ISSN 1662-4009 (online)

ESPE Yearbook of Paediatric Endocrinology (2021) 18 11.5 | DOI: 10.1530/ey.18.11.5

Novo Nordisk Foundation Center for Basic Metabolic Research, Faculty of Health and Medical Sciences, University of Copenhagen, Copenhagen, Denmark.

Int J Obes (Lond). 2021;45(1):66–76. doi:

This study investigated the influence of MC4R variants on treatment effectiveness in a large cohort undergoing an outpatient treatment program. Carriers of MC4R loss-of-function (LoF) variants showed a lack of improvement in BMI, in contrast to non LoF carriers.

As we learn that MC4R LoF variants are more common than expected (1, 2 also in this Yearbook paper 11.4) their impact gains importance, not only on the natural course of BMI, but also on treatment success.

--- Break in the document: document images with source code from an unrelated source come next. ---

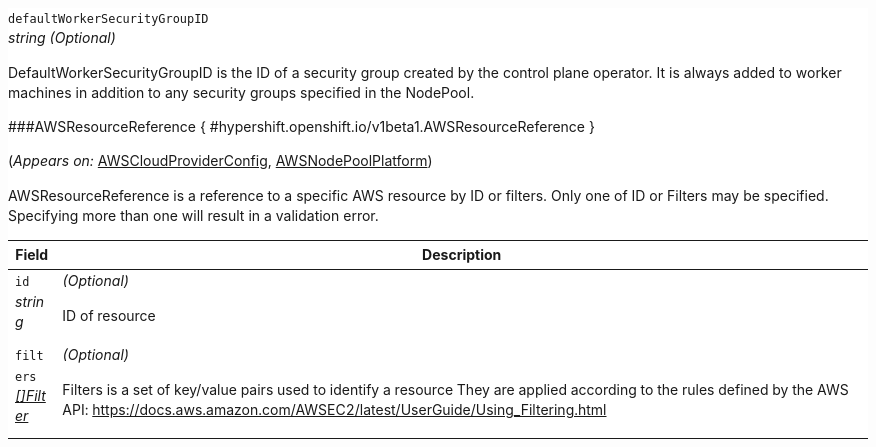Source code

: <tbody>
<tr>
<td>
<code>defaultWorkerSecurityGroupID</code></br>
<em>
string
</em>
</td>
<td>
<em>(Optional)</em>
<p>DefaultWorkerSecurityGroupID is the ID of a security group created by
the control plane operator. It is always added to worker machines in
addition to any security groups specified in the NodePool.</p>
</td>
</tr>
</tbody>
</table>
###AWSResourceReference { #hypershift.openshift.io/v1beta1.AWSResourceReference }
<p>
(<em>Appears on:</em>
<a href="#hypershift.openshift.io/v1beta1.AWSCloudProviderConfig">AWSCloudProviderConfig</a>, 
<a href="#hypershift.openshift.io/v1beta1.AWSNodePoolPlatform">AWSNodePoolPlatform</a>)
</p>
<p>
<p>AWSResourceReference is a reference to a specific AWS resource by ID or filters.
Only one of ID or Filters may be specified. Specifying more than one will result in
a validation error.</p>
</p>
<table>
<thead>
<tr>
<th>Field</th>
<th>Description</th>
</tr>
</thead>
<tbody>
<tr>
<td>
<code>id</code></br>
<em>
string
</em>
</td>
<td>
<em>(Optional)</em>
<p>ID of resource</p>
</td>
</tr>
<tr>
<td>
<code>filters</code></br>
<em>
<a href="#hypershift.openshift.io/v1beta1.Filter">
[]Filter
</a>
</em>
</td>
<td>
<em>(Optional)</em>
<p>Filters is a set of key/value pairs used to identify a resource
They are applied according to the rules defined by the AWS API:
<a href="https://docs.aws.amazon.com/AWSEC2/latest/UserGuide/Using_Filtering.html">https://docs.aws.amazon.com/AWSEC2/latest/UserGuide/Using_Filtering.html</a></p>
</td>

The validated treatment program of the Children’s Obesity Clinic (TCOC) in Denmark shows on average a sustained BMI SDS reduction by 0.2-0.3 (3), which is comparable to other European outpatient programs, such as Obeldicks light (4). Remarkably, in this large study (n=1209), of the roughly 80% of patients who could be evaluated after a treatment period of on average 1 year (0.5–4.0 years), the 2.5% carriers of MC4R LoF variants (n=24) did not reduce their BMI-SDS – in contrast to non LoF carriers (n=982). Other treatment approaches, including Obeldicks, had actually found that wildtype MC4R variant carriers show the same BMI SDS reduction as LoF variant carriers, but are unable to uphold treatment success (5). One possible explanation for these divergent observations may be a more extensive treatment approach in former studies.

One challenge of this study was the definition LoF in MC4R variants. While some variants show consistently reduced ability to generate cAMP upon MC4R stimulation in a heterologous cell system expressing the MC4R variant, for others, results vary both on cAMP generation and other measures such as activation of extracellular signal-regulated kinase (ERK) 1/2 or receptor cell surface expression. Hence variants considered here to be functionally relevant have been viewed in other studies as wild-type like (1). Nonetheless, this study shows that knowledge on the genetic background can give both treatment centres and families more realistic expectation about treatment outcomes and may also pave the way for patient-tailored treatment approaches.

References: 1. Wade, K. H., B. Y. H. Lam, A. Melvin, W. et al. ‘Loss-of-function mutations in the melanocortin 4 receptor in a UK birth cohort’, Nat Med, 27: 1088–96.2. Brouwers B, de Oliveira EM, Marti-Solano M, et al. Human MC4R variants affect endocytosis, trafficking and dimerization revealing multiple cellular mechanisms involved in weight regulation. J. Cell Rep. 2021 Mar 23;34(12):108862. doi: 10.1016/j.celrep.2021.108862.3. Holm, J. C., M. Gamborg, D. S. Bille, K. Hn Gr Nb, L. C. Ward, and J. Faerk. 2011. ‘Chronic care treatment of obese children and adolescents’, Int J Pediatr Obes, 6: 188–96.4. Schaefer, A., K. Winkel, E. Finne, P. Kolip, and T. Reinehr. 2011. ‘An effective lifestyle intervention in overweight children: one-year follow-up after the randomized controlled trial on “Obeldicks light”’, Clin Nutr, 30: 629–33.5. Reinehr, T., J. Hebebrand, S. Friedel, A. M. Toschke, H. Brumm, H. Biebermann, and A. Hinney. 2009. ‘Lifestyle intervention in obese children with variations in the melanocortin 4 receptor gene’, Obesity (Silver Spring), 17: 382–9.